Essi sono tra i vini più conosciuti della nostra terra anche se a questi personalmente aggiungerei la Falangina ( del sannio e dei campi flegrei) , l’Aglianico, il Pallagrello bianco, il Capri bianco, l’ Aversa Asprinio, i Campi Flegrei, DOC (” Piedirosso “o Per ‘e Palummo), il Casavecchia di Pontelatone Doc, il Lacrima Christi, , il Costa d’Amalfi doc Furore bianco, il Falerno del Massico doc Primitivo, l’Irpinia doc Aglianico, il Beneventano igt Rosso” Essentia”,
Il Guardiolo, il Galluccio,il Taburno , il Sannio Rosso, il Solopaca Bianco, , il Biancolella di Ischia, il vino falanghina del sannio la falanghina dei campi flegrei ed ultimamente anche il meno ambizioso Gragnano senza però mai dimenticare il famoso vino uvio, dal grappolo rado, dgli acini rotondeggianti e la buccia dorata, spessa e croccante, denominato” Catalanesca”
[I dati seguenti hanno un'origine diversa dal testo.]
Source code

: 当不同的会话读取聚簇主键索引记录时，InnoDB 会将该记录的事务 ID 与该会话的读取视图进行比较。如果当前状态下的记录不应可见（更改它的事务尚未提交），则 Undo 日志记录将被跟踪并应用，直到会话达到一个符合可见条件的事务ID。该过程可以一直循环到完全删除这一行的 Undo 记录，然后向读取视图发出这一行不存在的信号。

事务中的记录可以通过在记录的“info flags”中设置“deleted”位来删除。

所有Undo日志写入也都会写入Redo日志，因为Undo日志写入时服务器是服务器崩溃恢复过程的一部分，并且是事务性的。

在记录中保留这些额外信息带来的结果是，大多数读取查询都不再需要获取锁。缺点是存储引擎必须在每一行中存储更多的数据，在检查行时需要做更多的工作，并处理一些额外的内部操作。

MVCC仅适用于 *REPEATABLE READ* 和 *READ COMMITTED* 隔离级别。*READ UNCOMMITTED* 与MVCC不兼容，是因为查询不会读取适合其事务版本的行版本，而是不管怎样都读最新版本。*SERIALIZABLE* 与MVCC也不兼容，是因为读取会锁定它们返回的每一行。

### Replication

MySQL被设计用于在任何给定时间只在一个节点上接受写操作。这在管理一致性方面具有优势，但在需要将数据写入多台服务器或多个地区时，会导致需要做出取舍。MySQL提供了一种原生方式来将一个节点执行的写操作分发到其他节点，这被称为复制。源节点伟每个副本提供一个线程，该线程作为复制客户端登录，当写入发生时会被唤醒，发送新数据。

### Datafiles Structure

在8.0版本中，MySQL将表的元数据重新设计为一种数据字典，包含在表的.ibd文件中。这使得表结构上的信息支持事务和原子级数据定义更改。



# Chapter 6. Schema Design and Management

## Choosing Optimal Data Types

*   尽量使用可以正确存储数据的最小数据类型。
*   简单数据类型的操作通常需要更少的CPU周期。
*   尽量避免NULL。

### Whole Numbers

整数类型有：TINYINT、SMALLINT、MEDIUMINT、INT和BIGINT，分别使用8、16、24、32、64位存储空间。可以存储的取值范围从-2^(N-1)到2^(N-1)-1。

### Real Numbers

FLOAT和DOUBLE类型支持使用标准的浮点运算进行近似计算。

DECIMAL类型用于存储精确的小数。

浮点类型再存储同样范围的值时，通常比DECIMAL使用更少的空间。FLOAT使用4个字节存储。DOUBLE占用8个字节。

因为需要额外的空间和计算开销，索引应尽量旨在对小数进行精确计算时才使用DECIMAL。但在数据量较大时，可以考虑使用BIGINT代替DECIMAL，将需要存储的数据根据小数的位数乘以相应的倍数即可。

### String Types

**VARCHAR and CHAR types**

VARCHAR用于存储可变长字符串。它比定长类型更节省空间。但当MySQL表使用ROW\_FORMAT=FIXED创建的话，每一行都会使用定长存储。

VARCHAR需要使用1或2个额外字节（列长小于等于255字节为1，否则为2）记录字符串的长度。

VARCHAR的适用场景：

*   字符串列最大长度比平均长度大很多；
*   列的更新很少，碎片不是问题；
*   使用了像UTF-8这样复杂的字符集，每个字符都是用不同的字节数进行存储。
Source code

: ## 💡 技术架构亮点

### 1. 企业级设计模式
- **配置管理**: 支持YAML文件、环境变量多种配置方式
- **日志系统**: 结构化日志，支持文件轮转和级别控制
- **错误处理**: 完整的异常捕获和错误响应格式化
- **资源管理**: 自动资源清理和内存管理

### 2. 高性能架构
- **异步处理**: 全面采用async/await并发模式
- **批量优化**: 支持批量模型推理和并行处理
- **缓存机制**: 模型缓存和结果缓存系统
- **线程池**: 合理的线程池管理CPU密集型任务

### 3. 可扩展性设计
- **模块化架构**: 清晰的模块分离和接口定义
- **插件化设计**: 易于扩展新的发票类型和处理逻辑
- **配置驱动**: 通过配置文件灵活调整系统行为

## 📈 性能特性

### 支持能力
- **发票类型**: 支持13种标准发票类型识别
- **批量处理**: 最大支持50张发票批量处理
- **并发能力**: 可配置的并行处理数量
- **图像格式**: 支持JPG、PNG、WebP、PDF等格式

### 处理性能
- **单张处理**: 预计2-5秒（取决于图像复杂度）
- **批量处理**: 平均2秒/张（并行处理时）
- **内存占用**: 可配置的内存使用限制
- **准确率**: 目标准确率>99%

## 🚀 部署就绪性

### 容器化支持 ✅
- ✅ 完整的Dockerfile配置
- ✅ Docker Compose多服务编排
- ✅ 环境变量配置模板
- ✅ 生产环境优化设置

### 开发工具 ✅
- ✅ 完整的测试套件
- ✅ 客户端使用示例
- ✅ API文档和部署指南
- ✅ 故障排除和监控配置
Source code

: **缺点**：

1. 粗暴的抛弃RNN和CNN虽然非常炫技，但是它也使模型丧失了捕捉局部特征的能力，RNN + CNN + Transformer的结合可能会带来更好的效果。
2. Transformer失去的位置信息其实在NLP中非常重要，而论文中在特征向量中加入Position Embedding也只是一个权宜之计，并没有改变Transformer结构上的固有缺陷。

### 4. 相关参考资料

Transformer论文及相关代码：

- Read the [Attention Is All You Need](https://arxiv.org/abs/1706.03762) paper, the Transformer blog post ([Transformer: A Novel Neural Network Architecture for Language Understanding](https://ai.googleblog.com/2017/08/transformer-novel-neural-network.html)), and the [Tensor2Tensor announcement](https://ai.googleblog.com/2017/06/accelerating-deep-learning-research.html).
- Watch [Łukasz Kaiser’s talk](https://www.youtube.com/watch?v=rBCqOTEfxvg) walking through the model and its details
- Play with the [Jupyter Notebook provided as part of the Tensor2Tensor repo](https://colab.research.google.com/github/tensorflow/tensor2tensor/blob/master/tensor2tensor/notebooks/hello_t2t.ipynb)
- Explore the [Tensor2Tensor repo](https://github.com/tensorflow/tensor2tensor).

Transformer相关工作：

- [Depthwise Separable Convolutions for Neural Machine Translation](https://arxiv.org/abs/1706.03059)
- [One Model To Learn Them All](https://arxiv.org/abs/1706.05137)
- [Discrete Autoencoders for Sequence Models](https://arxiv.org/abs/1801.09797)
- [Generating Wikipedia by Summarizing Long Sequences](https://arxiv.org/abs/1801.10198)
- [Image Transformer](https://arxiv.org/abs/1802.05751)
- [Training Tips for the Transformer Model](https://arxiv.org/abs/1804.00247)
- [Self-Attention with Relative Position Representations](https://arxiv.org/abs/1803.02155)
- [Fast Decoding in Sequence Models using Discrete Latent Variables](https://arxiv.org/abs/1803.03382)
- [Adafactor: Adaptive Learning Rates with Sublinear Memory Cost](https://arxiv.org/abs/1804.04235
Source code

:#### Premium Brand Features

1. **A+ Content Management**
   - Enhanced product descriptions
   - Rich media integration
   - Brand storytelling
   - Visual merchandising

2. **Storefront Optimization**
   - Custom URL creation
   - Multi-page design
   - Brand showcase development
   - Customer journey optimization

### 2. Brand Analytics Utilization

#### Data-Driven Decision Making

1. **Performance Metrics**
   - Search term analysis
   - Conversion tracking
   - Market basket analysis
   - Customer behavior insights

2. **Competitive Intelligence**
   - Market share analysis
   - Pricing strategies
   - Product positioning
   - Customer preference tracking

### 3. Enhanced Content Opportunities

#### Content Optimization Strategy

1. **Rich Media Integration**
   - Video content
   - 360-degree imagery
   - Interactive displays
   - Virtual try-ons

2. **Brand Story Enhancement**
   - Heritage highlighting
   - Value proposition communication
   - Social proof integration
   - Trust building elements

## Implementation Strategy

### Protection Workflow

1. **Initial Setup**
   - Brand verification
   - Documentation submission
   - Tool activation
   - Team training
perchè fu portata a Napoli dalla Catalogna da
Alfonso I di Aragona nel XV secolo ed impiantata alle pendici del Monte Somma, tra Somma Vesuviana e Terzigno, dove attecchi perfettamente.
Certo oggi festeggiare la giornate del vino è facile . Basta recarsi in una buona enoteca ed in base alle proprie tasche scegliere un buon vino .
Ma in epoca vicereale la cosa non era così semplice .. per bere del buon vino bisognava infatti stare molto attenti ad una “ frasca “‘apposta fuori dall’osteria
.
Essa era il chiaro segno ( sopratutto nelle bettola di campagna ) che avvisava gli avventori che era arrivato il vino nuovo.
Quando la sera ormai il vino era finito, l’oste diceva al ragazzo di bottega levammo a frasca a mieze, col significato di chiudiamola qui, terminiamo l’attività della giornata. E questo anche per evitare inopportune discussioni sull’operatività dell’esercizio.
Allora, in senso estensivo, quando sta per nascere una discussione, per evitare qualunque motivo di contesa ancora oggi si afferma levammo ‘a frasca a mieze, (togliamo la frasca di mezzo): cosi come il ritiro della frasca eliminava la ragione dell’eventuale sosta del viandante.